▶ _Task instructions_
In the entries that follow, the lines from the one with "<source format=gm1>" through the one with "X123333600Y-133982600D02*" are the ones to write out, exactly and with both ends included. Nothing else should appear.

▶ _Given information_
= Beginning of Section =
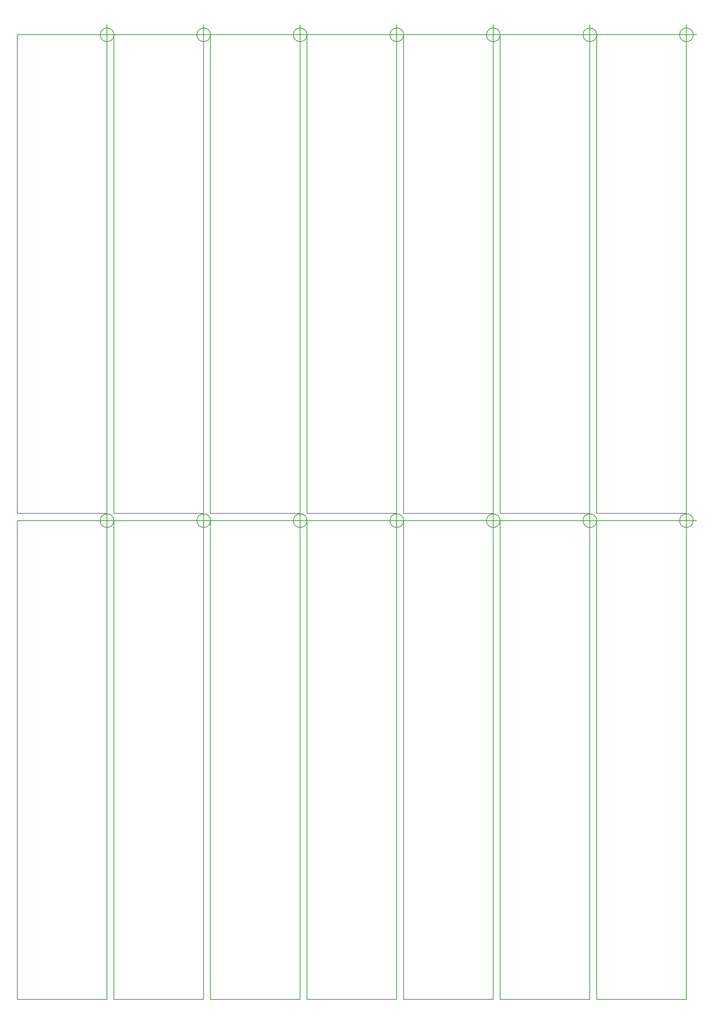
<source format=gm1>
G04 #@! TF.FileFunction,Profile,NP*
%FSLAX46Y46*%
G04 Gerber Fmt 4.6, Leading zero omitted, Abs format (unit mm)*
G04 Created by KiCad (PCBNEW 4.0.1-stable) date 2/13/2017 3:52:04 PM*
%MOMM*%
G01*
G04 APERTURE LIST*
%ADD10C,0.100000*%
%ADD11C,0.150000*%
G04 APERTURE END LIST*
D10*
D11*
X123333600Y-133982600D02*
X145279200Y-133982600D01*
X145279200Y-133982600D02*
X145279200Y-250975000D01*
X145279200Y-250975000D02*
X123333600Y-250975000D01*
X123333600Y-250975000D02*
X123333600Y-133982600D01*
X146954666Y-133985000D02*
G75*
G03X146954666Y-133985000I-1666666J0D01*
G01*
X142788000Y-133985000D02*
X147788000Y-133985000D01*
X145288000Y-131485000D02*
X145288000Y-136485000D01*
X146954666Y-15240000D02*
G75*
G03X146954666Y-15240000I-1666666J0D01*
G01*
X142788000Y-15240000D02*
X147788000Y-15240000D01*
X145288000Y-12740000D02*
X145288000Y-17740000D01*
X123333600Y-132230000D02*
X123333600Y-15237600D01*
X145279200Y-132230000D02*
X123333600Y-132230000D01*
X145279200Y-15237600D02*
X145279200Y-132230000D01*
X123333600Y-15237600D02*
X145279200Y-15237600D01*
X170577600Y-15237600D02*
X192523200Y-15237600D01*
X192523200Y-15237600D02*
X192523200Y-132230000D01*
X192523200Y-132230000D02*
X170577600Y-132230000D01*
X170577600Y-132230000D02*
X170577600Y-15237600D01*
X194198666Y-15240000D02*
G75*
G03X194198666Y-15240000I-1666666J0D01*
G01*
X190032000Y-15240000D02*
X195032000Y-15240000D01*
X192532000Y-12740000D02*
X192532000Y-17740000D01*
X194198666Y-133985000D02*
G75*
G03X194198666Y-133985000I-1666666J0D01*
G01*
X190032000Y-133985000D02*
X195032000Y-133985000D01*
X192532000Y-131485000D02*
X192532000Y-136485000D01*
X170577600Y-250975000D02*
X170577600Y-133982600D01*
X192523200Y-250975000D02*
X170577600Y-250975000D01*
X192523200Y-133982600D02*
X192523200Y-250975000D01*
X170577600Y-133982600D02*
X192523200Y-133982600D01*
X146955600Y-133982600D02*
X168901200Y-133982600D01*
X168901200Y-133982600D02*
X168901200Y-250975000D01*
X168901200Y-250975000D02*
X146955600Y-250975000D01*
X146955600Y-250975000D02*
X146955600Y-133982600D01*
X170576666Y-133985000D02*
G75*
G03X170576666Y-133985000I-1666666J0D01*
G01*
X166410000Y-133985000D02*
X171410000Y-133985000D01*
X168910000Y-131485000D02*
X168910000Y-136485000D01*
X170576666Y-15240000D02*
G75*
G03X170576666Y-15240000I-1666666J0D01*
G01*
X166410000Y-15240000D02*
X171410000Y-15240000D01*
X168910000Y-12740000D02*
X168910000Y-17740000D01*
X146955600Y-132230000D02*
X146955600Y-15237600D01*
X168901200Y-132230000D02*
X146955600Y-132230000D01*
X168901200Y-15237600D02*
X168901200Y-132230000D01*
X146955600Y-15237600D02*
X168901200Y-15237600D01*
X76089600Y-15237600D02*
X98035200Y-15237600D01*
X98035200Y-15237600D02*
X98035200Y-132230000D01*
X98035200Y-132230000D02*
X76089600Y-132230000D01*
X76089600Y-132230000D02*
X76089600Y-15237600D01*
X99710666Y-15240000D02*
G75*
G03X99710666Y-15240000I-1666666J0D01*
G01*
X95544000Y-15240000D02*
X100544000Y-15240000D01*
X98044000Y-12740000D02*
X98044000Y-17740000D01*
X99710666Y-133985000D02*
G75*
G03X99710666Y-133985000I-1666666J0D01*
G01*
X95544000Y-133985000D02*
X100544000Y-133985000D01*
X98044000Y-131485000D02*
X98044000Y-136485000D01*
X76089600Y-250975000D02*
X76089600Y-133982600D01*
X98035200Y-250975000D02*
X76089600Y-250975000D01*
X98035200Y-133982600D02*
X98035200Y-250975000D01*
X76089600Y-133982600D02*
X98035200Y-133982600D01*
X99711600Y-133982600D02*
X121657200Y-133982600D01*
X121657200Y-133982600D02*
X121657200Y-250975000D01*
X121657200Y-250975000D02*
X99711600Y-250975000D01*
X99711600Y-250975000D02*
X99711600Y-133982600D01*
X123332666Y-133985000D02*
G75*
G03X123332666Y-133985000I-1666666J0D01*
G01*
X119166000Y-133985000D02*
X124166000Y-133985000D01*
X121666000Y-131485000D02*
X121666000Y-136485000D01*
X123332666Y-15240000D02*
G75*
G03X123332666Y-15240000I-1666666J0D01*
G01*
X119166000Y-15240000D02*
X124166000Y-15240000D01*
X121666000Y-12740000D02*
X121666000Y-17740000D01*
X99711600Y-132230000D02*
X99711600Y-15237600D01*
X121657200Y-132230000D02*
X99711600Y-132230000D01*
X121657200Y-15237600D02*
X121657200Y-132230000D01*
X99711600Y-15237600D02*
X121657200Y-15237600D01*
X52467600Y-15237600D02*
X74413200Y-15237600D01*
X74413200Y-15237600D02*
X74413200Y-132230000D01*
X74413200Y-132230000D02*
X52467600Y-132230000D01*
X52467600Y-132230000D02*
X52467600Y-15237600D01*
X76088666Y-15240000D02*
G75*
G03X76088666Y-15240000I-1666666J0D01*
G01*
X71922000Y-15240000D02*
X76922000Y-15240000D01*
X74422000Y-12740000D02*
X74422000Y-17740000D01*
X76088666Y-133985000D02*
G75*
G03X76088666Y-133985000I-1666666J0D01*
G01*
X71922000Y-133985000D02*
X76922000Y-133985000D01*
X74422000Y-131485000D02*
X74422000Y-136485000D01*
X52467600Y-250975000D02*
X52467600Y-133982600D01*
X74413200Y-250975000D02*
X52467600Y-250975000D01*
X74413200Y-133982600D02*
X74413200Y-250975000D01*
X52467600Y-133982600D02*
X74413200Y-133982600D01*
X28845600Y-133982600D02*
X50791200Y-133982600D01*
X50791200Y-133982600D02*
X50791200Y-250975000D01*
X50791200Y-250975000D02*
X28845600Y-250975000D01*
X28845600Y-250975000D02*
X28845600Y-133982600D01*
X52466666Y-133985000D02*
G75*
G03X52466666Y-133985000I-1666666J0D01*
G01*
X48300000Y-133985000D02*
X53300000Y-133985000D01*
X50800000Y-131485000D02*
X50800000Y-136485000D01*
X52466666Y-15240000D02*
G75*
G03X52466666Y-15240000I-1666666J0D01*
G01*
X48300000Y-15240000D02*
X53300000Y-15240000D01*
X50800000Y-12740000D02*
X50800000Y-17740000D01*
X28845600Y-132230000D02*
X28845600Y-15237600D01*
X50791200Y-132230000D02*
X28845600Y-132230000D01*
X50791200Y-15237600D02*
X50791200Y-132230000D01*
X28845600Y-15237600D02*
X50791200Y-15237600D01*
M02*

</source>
= End of Section =
= Beginning of Section =
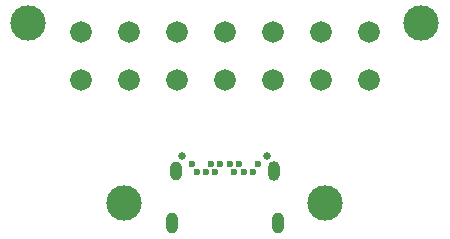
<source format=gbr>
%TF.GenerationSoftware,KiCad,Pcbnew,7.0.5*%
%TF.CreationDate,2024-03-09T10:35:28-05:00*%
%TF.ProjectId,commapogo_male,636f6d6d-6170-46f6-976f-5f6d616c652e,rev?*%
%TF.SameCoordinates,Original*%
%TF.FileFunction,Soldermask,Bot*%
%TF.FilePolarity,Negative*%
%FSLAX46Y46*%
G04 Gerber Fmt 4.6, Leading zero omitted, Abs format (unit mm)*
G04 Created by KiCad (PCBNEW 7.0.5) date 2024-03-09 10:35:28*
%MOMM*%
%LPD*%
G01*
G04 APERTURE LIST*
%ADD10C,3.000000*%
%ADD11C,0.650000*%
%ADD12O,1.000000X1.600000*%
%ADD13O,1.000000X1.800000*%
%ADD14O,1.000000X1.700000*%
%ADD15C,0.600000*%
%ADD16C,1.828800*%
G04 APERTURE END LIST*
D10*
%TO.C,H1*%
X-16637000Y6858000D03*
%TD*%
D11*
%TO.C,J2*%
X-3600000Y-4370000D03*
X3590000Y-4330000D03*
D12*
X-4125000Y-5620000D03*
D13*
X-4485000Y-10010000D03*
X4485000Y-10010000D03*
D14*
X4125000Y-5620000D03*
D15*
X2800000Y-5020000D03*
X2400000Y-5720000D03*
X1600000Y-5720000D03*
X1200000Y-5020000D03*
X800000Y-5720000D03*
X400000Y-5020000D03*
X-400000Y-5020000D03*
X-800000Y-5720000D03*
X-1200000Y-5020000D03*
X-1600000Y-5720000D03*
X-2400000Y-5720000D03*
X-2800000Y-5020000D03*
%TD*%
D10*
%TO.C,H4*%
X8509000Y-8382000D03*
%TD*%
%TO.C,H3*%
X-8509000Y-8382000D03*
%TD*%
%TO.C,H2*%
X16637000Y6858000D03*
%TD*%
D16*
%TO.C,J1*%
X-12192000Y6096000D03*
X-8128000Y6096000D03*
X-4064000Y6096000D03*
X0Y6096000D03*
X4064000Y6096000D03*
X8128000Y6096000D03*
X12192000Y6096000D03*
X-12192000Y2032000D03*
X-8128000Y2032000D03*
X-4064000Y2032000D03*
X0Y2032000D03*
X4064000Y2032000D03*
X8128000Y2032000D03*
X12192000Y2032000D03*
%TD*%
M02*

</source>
= End of Section =
▶ _Output of the task_
<source format=gm1>
G04 #@! TF.FileFunction,Profile,NP*
%FSLAX46Y46*%
G04 Gerber Fmt 4.6, Leading zero omitted, Abs format (unit mm)*
G04 Created by KiCad (PCBNEW 4.0.1-stable) date 2/13/2017 3:52:04 PM*
%MOMM*%
G01*
G04 APERTURE LIST*
%ADD10C,0.100000*%
%ADD11C,0.150000*%
G04 APERTURE END LIST*
D10*
D11*
X123333600Y-133982600D02*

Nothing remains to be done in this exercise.